Daco predicted that the recession will cause a drop in output that will be three times the size of the economic decline during the Great Recession, which got that name because it was the worst economic slump since the Great Depression of the 1930s.
Zandi said he thought any prospects for a recovery will hinge on the eventual availability of a coronavirus vaccine. He doesn't expect the economy to regain its footing on a sustained basis until perhaps mid-2021 and that assumes that a vaccine would be ready for use by then.
I would characterize this period as going through quicksand until we get a vaccine, Zandi said.

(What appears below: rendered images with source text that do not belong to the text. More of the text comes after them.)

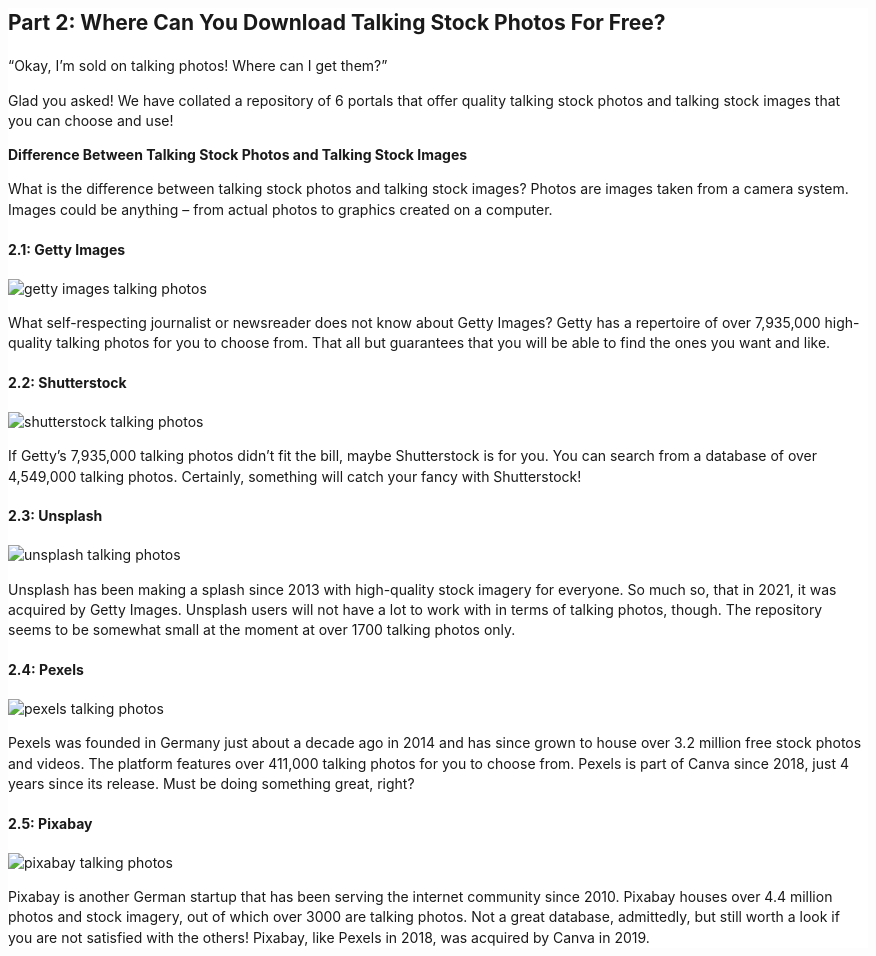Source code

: ## Part 2: Where Can You Download Talking Stock Photos For Free?

“Okay, I’m sold on talking photos! Where can I get them?”

Glad you asked! We have collated a repository of 6 portals that offer quality talking stock photos and talking stock images that you can choose and use!

**Difference Between Talking Stock Photos and Talking Stock Images**

What is the difference between talking stock photos and talking stock images? Photos are images taken from a camera system. Images could be anything – from actual photos to graphics created on a computer.

#### 2.1: Getty Images

![getty images talking photos](https://images.wondershare.com/virbo/article/2024/04/talking-stock-photo-2.jpg)

What self-respecting journalist or newsreader does not know about Getty Images? Getty has a repertoire of over 7,935,000 high-quality talking photos for you to choose from. That all but guarantees that you will be able to find the ones you want and like.

#### 2.2: Shutterstock

![shutterstock talking photos](https://images.wondershare.com/virbo/article/2024/04/talking-stock-photo-3.jpg)

If Getty’s 7,935,000 talking photos didn’t fit the bill, maybe Shutterstock is for you. You can search from a database of over 4,549,000 talking photos. Certainly, something will catch your fancy with Shutterstock!

#### 2.3: Unsplash

![unsplash talking photos](https://images.wondershare.com/virbo/article/2024/04/talking-stock-photo-4.jpg)

Unsplash has been making a splash since 2013 with high-quality stock imagery for everyone. So much so, that in 2021, it was acquired by Getty Images. Unsplash users will not have a lot to work with in terms of talking photos, though. The repository seems to be somewhat small at the moment at over 1700 talking photos only.

#### 2.4: Pexels

![pexels talking photos](https://images.wondershare.com/virbo/article/2024/04/talking-stock-photo-5.jpg)

Pexels was founded in Germany just about a decade ago in 2014 and has since grown to house over 3.2 million free stock photos and videos. The platform features over 411,000 talking photos for you to choose from. Pexels is part of Canva since 2018, just 4 years since its release. Must be doing something great, right?

#### 2.5: Pixabay

![pixabay talking photos](https://images.wondershare.com/virbo/article/2024/04/talking-stock-photo-6.jpg)

Pixabay is another German startup that has been serving the internet community since 2010\. Pixabay houses over 4.4 million photos and stock imagery, out of which over 3000 are talking photos. Not a great database, admittedly, but still worth a look if you are not satisfied with the others! Pixabay, like Pexels in 2018, was acquired by Canva in 2019.
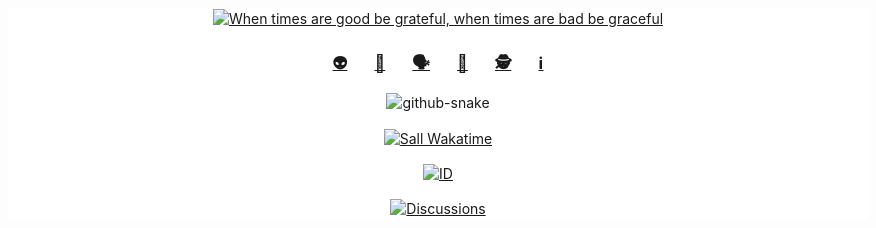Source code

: 
<div class="header" align="center">
  <p align="center">
    <a target="_self" href="https://git.io/JJwwg">
      <picture>
        <img  alt="When times are good be grateful, when times are bad be graceful" src="https://user-images.githubusercontent.com/59910950/160251651-fdb69415-e142-442e-9b6b-7689d6324a93.png" align="center" width="80%" height="auto" />
      </picture>
    </a>
  </p>
  <h3 align="center">
    <p align="center">
      &nbsp;&nbsp; <a href="https://www.emojicopy.com/">👽</a> &nbsp;&nbsp;
      &nbsp;&nbsp; <a href="https://googlecloudcheatsheet.withgoogle.com/">👀</a> &nbsp;&nbsp;
      &nbsp;&nbsp; <a href="https://digitalclouds.crowdin.com/">🗣️</a> &nbsp;&nbsp;
      &nbsp;&nbsp; <a href="https://digital-clouds.cloudflareaccess.com/">🎯</a> &nbsp;&nbsp;
      &nbsp;&nbsp; <a href="https://osint.digitalclouds.pro/">🕵</a> &nbsp;&nbsp;
      &nbsp;&nbsp; <a href="https://wiki.zshell.dev/">ℹ️</a> &nbsp;&nbsp;
    </p>
  </h3>
</div>


<div class="body" align="center">
  <picture>
    <source media="(prefers-color-scheme: dark)" srcset="https://ss-o.github.io/ss-o/plugin/snake-dark.svg" />
    <source media="(prefers-color-scheme: light)" srcset="https://ss-o.github.io/ss-o/plugin/snake.svg" />
    <img alt="github-snake" src="https://ss-o.github.io/ss-o/plugin/snake.svg" width="80%" align="center" />
  </picture>
<p align="center">
  <a href="https://wakatime.com/@sall">
  <img
    align="center"
    width="80%"
    height="auto"
    src="https://ss-o.github.io/ss-o/plugin/wakatime.svg"
    alt="Sall Wakatime"
  /></a>
</p>
<p align="center">
<a href="https://git.io/JJwwg">
  <img
    align="center"
    width="80%"
    height="auto"
    src="https://ss-o.github.io/ss-o/plugin/followup-indepth.svg"
    alt="ID"
  />
</a>
</p>
<p align="center">
<a href="https://github.com/discussions/commented?discussions_q=commenter%3Ass-o+">
  <img
    align="center"
    width="80%"
    height="auto"
    src="https://ss-o.github.io/ss-o/plugin/discussions.svg"
    alt="Discussions"
  />
</a>
</p>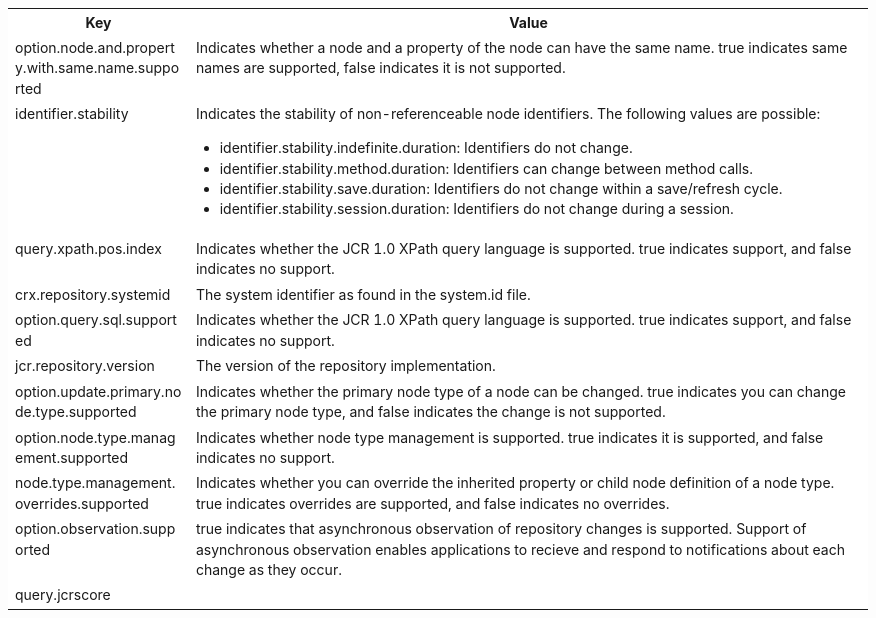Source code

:<table>
 <tbody>
  <tr>
   <th>Key</th>
   <th>Value</th>
  </tr>
  <tr>
   <td>option.node.and.property.with.same.name.supported</td>
   <td>Indicates whether a node and a property of the node can have the same name. true indicates same names are supported, false indicates it is not supported. </td>
  </tr>
  <tr>
   <td>identifier.stability</td>
   <td>Indicates the stability of non-referenceable node identifiers. The following values are possible:
    <ul>
     <li>identifier.stability.indefinite.duration: Identifiers do not change.</li>
     <li>identifier.stability.method.duration: Identifiers can change between method calls.</li>
     <li>identifier.stability.save.duration: Identifiers do not change within a save/refresh cycle.</li>
     <li>identifier.stability.session.duration: Identifiers do not change during a session.</li>
    </ul> </td>
  </tr>
  <tr>
   <td>query.xpath.pos.index</td>
   <td>Indicates whether the JCR 1.0 XPath query language is supported. true indicates support, and false indicates no support.</td>
  </tr>
  <tr>
   <td>crx.repository.systemid</td>
   <td>The system identifier as found in the system.id file.</td>
  </tr>
  <tr>
   <td>option.query.sql.supported</td>
   <td>Indicates whether the JCR 1.0 XPath query language is supported. true indicates support, and false indicates no support.</td>
  </tr>
  <tr>
   <td>jcr.repository.version</td>
   <td>The version of the repository implementation.</td>
  </tr>
  <tr>
   <td>option.update.primary.node.type.supported</td>
   <td>Indicates whether the primary node type of a node can be changed. true indicates you can change the primary node type, and false indicates the change is not supported.</td>
  </tr>
  <tr>
   <td>option.node.type.management.supported</td>
   <td>Indicates whether node type management is supported. true indicates it is supported, and false indicates no support.</td>
  </tr>
  <tr>
   <td>node.type.management.overrides.supported</td>
   <td>Indicates whether you can override the inherited property or child node definition of a node type. true indicates overrides are supported, and false indicates no overrides.</td>
  </tr>
  <tr>
   <td>option.observation.supported</td>
   <td>true indicates that asynchronous observation of repository changes is supported. Support of asynchronous observation enables applications to recieve and respond to notifications about each change as they occur.</td>
  </tr>
  <tr>
   <td>query.jcrscore</td>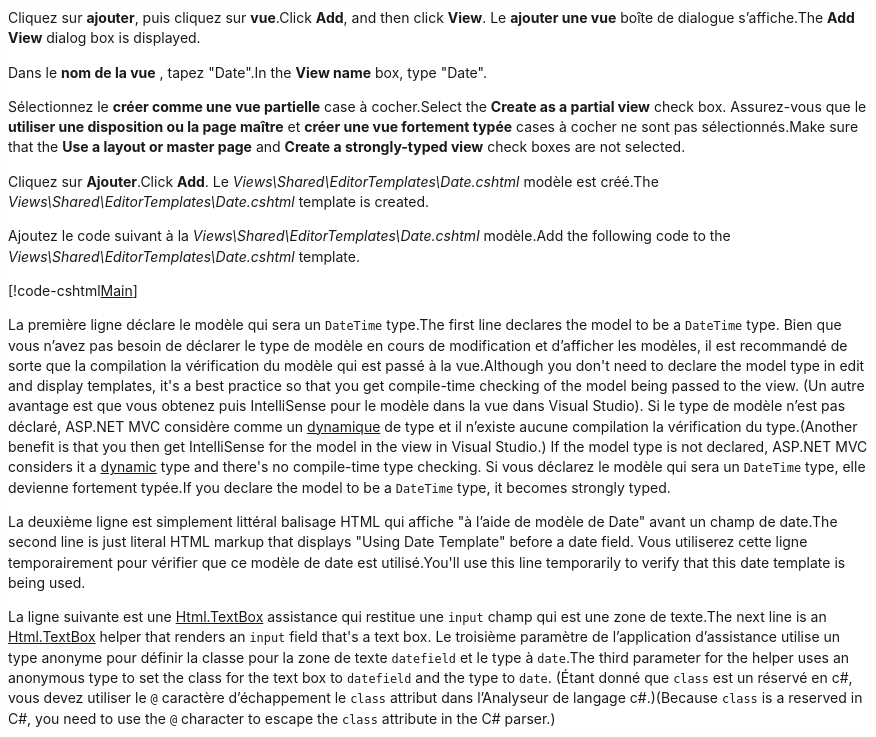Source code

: <span data-ttu-id="4f45c-117">Cliquez sur **ajouter**, puis cliquez sur **vue**.</span><span class="sxs-lookup"><span data-stu-id="4f45c-117">Click **Add**, and then click **View**.</span></span> <span data-ttu-id="4f45c-118">Le **ajouter une vue** boîte de dialogue s’affiche.</span><span class="sxs-lookup"><span data-stu-id="4f45c-118">The **Add View** dialog box is displayed.</span></span>

<span data-ttu-id="4f45c-119">Dans le **nom de la vue** , tapez &quot;Date&quot;.</span><span class="sxs-lookup"><span data-stu-id="4f45c-119">In the **View name** box, type &quot;Date&quot;.</span></span>

<span data-ttu-id="4f45c-120">Sélectionnez le **créer comme une vue partielle** case à cocher.</span><span class="sxs-lookup"><span data-stu-id="4f45c-120">Select the **Create as a partial view** check box.</span></span> <span data-ttu-id="4f45c-121">Assurez-vous que le **utiliser une disposition ou la page maître** et **créer une vue fortement typée** cases à cocher ne sont pas sélectionnés.</span><span class="sxs-lookup"><span data-stu-id="4f45c-121">Make sure that the **Use a layout or master page** and **Create a strongly-typed view** check boxes are not selected.</span></span>

<span data-ttu-id="4f45c-122">Cliquez sur **Ajouter**.</span><span class="sxs-lookup"><span data-stu-id="4f45c-122">Click **Add**.</span></span> <span data-ttu-id="4f45c-123">Le *Views\Shared\EditorTemplates\Date.cshtml* modèle est créé.</span><span class="sxs-lookup"><span data-stu-id="4f45c-123">The *Views\Shared\EditorTemplates\Date.cshtml* template is created.</span></span>

<span data-ttu-id="4f45c-124">Ajoutez le code suivant à la *Views\Shared\EditorTemplates\Date.cshtml* modèle.</span><span class="sxs-lookup"><span data-stu-id="4f45c-124">Add the following code to the *Views\Shared\EditorTemplates\Date.cshtml* template.</span></span>

[!code-cshtml[Main](using-the-html5-and-jquery-ui-datepicker-popup-calendar-with-aspnet-mvc-part-4/samples/sample2.cshtml)]

<span data-ttu-id="4f45c-125">La première ligne déclare le modèle qui sera un `DateTime` type.</span><span class="sxs-lookup"><span data-stu-id="4f45c-125">The first line declares the model to be a `DateTime` type.</span></span> <span data-ttu-id="4f45c-126">Bien que vous n’avez pas besoin de déclarer le type de modèle en cours de modification et d’afficher les modèles, il est recommandé de sorte que la compilation la vérification du modèle qui est passé à la vue.</span><span class="sxs-lookup"><span data-stu-id="4f45c-126">Although you don't need to declare the model type in edit and display templates, it's a best practice so that you get compile-time checking of the model being passed to the view.</span></span> <span data-ttu-id="4f45c-127">(Un autre avantage est que vous obtenez puis IntelliSense pour le modèle dans la vue dans Visual Studio). Si le type de modèle n’est pas déclaré, ASP.NET MVC considère comme un [dynamique](https://msdn.microsoft.com/library/dd264741.aspx) de type et il n’existe aucune compilation la vérification du type.</span><span class="sxs-lookup"><span data-stu-id="4f45c-127">(Another benefit is that you then get IntelliSense for the model in the view in Visual Studio.) If the model type is not declared, ASP.NET MVC considers it a [dynamic](https://msdn.microsoft.com/library/dd264741.aspx) type and there's no compile-time type checking.</span></span> <span data-ttu-id="4f45c-128">Si vous déclarez le modèle qui sera un `DateTime` type, elle devienne fortement typée.</span><span class="sxs-lookup"><span data-stu-id="4f45c-128">If you declare the model to be a `DateTime` type, it becomes strongly typed.</span></span>

<span data-ttu-id="4f45c-129">La deuxième ligne est simplement littéral balisage HTML qui affiche &quot;à l’aide de modèle de Date&quot; avant un champ de date.</span><span class="sxs-lookup"><span data-stu-id="4f45c-129">The second line is just literal HTML markup that displays &quot;Using Date Template&quot; before a date field.</span></span> <span data-ttu-id="4f45c-130">Vous utiliserez cette ligne temporairement pour vérifier que ce modèle de date est utilisé.</span><span class="sxs-lookup"><span data-stu-id="4f45c-130">You'll use this line temporarily to verify that this date template is being used.</span></span>

<span data-ttu-id="4f45c-131">La ligne suivante est une [Html.TextBox](https://msdn.microsoft.com/library/system.web.mvc.html.inputextensions.textbox.aspx) assistance qui restitue une `input` champ qui est une zone de texte.</span><span class="sxs-lookup"><span data-stu-id="4f45c-131">The next line is an [Html.TextBox](https://msdn.microsoft.com/library/system.web.mvc.html.inputextensions.textbox.aspx) helper that renders an `input` field that's a text box.</span></span> <span data-ttu-id="4f45c-132">Le troisième paramètre de l’application d’assistance utilise un type anonyme pour définir la classe pour la zone de texte `datefield` et le type à `date`.</span><span class="sxs-lookup"><span data-stu-id="4f45c-132">The third parameter for the helper uses an anonymous type to set the class for the text box to `datefield` and the type to `date`.</span></span> <span data-ttu-id="4f45c-133">(Étant donné que `class` est un réservé en c#, vous devez utiliser le `@` caractère d’échappement le `class` attribut dans l’Analyseur de langage c#.)</span><span class="sxs-lookup"><span data-stu-id="4f45c-133">(Because `class` is a reserved in C#, you need to use the `@` character to escape the `class` attribute in the C# parser.)</span></span>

In just a few weeks since mid-March, businesses across the country have shut down and laid off tens of millions of workers. Factories and stores are shuttered. Home sales are falling. Households are slashing spending. Consumer confidence is sinking.
The GDP report showed that the weakness was led by plummeting consumer spending, which accounts for 70% of economic activity. Consumer spending tumbled at an annual rate of 7.6% in the first quarter its steepest decline since 1980.
Business investment sank 8.6%, with investment in equipment falling 15.2%.
The Commerce Department's report was its first estimate of GDP for the January-March quarter. It will issue two updated estimates in the coming weeks.
As the economy slides into what looks like a severe recession, the Trump administration continues to promote the notion that a recovery will arrive quickly and robustly once the health crisis has been solved what some call a V-shaped recovery.
But economists suggest that many Americans could remain too fearful to travel, shop at stores or visit restaurants or movie theaters anywhere near as much as they used to.
In addition, local and state officials may continue to limit, for health reasons, how many people may congregate in such places at any one time, thereby making it difficult for many businesses to survive. It's why some economists say the damage from the downturn could persist far longer than some may assume.
The Trump administration takes a rosier view. President Donald Trump told reporters this week that he expects a big rise in GDP in the third quarter, followed by an incredible fourth quarter, and you're going to have an incredible next year.